The population has been shrinking. Since 1980 the municipality has lost almost 1,500 inhabitants. Between 1996 and 2007 the decline slowed but did not stop - down another 0.142 percent each year, the kind of slow leak that means the same families staying while their children move south to find work. In 2007 there were 4,856 people living in the town itself and 2,988 in the countryside, which by then had crossed a threshold: urban dwellers outnumbered rural ones for the first time. The population density remains tiny, just 2.71 people per square kilometer. There are 429 automobiles in the municipality, one hospital with 14 beds, 16 schools, 2,357 students. No institutions of higher learning.
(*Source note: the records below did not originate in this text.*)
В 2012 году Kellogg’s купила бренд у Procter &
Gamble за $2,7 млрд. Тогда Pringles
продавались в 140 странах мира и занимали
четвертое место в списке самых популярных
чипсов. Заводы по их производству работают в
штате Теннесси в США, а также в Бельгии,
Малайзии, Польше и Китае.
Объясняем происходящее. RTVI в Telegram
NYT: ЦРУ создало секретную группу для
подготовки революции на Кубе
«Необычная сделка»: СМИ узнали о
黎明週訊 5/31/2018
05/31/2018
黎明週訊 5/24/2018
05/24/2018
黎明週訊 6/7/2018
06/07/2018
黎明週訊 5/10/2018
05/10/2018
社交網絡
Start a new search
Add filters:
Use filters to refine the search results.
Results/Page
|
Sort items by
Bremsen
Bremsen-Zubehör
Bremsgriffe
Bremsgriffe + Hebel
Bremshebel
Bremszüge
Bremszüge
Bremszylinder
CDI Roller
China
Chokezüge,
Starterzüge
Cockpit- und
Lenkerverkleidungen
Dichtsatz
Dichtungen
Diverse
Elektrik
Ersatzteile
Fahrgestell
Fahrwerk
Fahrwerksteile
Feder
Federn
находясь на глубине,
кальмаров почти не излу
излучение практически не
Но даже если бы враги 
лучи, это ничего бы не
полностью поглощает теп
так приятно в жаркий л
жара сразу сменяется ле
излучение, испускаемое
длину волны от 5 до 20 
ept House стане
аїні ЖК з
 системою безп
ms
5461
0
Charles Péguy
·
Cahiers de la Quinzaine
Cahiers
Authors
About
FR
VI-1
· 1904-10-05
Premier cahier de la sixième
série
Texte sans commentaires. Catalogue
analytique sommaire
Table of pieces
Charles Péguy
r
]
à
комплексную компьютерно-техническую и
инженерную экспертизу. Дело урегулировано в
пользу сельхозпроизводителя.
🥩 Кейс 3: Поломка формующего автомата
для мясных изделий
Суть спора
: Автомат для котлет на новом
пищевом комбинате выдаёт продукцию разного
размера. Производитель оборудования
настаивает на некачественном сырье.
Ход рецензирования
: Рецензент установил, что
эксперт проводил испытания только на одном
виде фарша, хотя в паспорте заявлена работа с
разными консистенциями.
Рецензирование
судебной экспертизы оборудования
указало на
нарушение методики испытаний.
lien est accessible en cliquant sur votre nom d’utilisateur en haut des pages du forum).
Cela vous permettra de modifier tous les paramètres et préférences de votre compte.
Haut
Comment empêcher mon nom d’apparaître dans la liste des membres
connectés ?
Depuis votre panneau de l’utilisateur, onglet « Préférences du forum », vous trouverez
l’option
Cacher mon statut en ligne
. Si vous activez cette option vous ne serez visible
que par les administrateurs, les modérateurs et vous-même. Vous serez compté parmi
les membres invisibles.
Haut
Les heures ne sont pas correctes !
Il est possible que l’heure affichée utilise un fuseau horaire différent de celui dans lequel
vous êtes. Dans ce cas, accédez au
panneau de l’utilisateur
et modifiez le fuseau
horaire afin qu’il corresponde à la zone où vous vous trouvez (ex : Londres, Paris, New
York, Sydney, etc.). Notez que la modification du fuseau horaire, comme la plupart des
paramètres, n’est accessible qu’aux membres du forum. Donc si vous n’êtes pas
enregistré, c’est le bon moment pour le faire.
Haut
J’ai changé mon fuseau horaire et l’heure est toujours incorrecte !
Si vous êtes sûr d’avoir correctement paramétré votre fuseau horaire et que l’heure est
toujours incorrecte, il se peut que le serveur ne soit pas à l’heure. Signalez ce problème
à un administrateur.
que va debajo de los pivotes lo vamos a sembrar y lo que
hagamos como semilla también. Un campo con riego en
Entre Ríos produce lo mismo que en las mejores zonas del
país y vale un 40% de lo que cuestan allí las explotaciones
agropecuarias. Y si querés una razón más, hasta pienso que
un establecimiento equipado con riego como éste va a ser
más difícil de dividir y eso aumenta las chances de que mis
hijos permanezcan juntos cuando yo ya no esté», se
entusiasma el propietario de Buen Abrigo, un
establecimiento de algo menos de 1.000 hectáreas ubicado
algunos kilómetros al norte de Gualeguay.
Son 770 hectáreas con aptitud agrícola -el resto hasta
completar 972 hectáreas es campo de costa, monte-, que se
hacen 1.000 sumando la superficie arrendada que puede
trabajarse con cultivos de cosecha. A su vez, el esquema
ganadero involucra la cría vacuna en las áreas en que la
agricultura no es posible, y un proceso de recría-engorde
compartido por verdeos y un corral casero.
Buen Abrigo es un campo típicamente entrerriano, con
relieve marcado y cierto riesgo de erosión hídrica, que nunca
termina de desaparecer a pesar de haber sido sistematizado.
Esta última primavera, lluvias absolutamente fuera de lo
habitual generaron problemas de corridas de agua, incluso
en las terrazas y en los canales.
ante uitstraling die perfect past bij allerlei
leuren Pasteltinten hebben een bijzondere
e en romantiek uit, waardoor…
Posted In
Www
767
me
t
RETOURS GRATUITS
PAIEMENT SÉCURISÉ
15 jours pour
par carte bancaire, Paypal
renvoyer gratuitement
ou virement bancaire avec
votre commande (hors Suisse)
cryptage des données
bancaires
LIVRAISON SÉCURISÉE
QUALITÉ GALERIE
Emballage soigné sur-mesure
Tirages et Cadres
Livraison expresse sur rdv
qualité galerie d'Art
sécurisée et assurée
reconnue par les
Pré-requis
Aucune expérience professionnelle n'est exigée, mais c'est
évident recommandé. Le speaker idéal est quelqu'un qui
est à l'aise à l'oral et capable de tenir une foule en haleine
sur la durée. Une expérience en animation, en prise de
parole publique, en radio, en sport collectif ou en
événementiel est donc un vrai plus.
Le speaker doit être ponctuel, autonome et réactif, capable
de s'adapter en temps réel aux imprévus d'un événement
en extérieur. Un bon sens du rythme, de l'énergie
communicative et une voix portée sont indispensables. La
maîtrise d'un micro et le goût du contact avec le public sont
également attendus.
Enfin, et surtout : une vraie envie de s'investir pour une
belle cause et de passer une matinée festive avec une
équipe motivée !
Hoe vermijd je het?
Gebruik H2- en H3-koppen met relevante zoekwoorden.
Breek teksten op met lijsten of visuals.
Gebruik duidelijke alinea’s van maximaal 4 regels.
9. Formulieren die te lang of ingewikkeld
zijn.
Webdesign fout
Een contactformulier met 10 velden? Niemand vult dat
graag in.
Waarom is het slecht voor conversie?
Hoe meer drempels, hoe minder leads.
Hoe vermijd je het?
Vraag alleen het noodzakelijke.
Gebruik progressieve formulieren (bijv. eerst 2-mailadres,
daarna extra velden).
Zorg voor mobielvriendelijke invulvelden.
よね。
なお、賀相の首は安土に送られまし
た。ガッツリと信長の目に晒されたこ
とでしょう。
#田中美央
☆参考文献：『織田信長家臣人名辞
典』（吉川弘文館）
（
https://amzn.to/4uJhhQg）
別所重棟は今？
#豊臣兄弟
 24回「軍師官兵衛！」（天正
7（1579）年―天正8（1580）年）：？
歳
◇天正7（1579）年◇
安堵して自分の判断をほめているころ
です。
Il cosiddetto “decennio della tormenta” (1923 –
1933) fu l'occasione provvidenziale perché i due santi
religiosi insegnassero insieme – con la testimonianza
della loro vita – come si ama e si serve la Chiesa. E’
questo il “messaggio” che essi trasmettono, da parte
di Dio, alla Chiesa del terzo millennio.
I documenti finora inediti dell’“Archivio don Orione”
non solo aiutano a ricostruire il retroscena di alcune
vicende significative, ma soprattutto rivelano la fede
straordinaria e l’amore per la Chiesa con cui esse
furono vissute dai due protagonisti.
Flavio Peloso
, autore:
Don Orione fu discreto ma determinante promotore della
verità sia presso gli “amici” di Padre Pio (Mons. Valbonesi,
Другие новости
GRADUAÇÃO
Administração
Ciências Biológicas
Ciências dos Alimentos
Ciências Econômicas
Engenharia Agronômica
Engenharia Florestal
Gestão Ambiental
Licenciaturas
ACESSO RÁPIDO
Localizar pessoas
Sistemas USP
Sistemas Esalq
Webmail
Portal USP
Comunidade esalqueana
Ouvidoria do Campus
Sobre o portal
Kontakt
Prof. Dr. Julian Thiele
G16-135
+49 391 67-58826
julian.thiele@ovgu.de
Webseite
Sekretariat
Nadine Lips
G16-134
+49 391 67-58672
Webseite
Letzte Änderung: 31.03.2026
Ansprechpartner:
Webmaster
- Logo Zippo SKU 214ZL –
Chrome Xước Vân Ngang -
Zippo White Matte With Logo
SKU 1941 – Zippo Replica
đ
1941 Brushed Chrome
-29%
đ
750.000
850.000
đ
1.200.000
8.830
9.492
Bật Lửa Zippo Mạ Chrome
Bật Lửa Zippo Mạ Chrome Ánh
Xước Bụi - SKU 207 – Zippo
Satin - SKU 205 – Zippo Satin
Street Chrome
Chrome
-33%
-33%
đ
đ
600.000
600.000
The literacy rate in 2000 was 84.5 percent.

What the West Holds

The MHDI score of 0.750 placed Montes Claros 78th of 242 Goias municipalities - middle of the pack, better than the poorer northeast of the state, worse than the booming south. The infant mortality rate in 2000 was 18.31 per thousand live births, a decent number by Brazilian interior standards. What Montes Claros has going for it is proximity: to the Araguaia, one of the great South American rivers; to Mato Grosso, which has boomed on agribusiness; to the expanding soy frontier that brings money to landholders and equipment to towns. What it lacks is a reason for newcomers to move in. Enemias Lino de Oliveira built the town by giving his land away. Seventy years later, the descendants of those settlers tend the cattle, plant the soy, send their children to the coast, and wait to see what the next frontier cycle will bring.

From the Air

Located at 16.01 S, 51.40 W in western Goias state, Brazil, about 70 km east of the Araguaia River. The municipality borders Mato Grosso state. From cruising altitude the Araguaia floodplain is visible to the west, with the town sitting on slightly higher ground near the Rio Claro. Nearest major airport is Goiania (SBGO) about 350 km east. Soy fields and cerrado pasture dominate the landscape. Best viewed in dry-season clear conditions (May-September).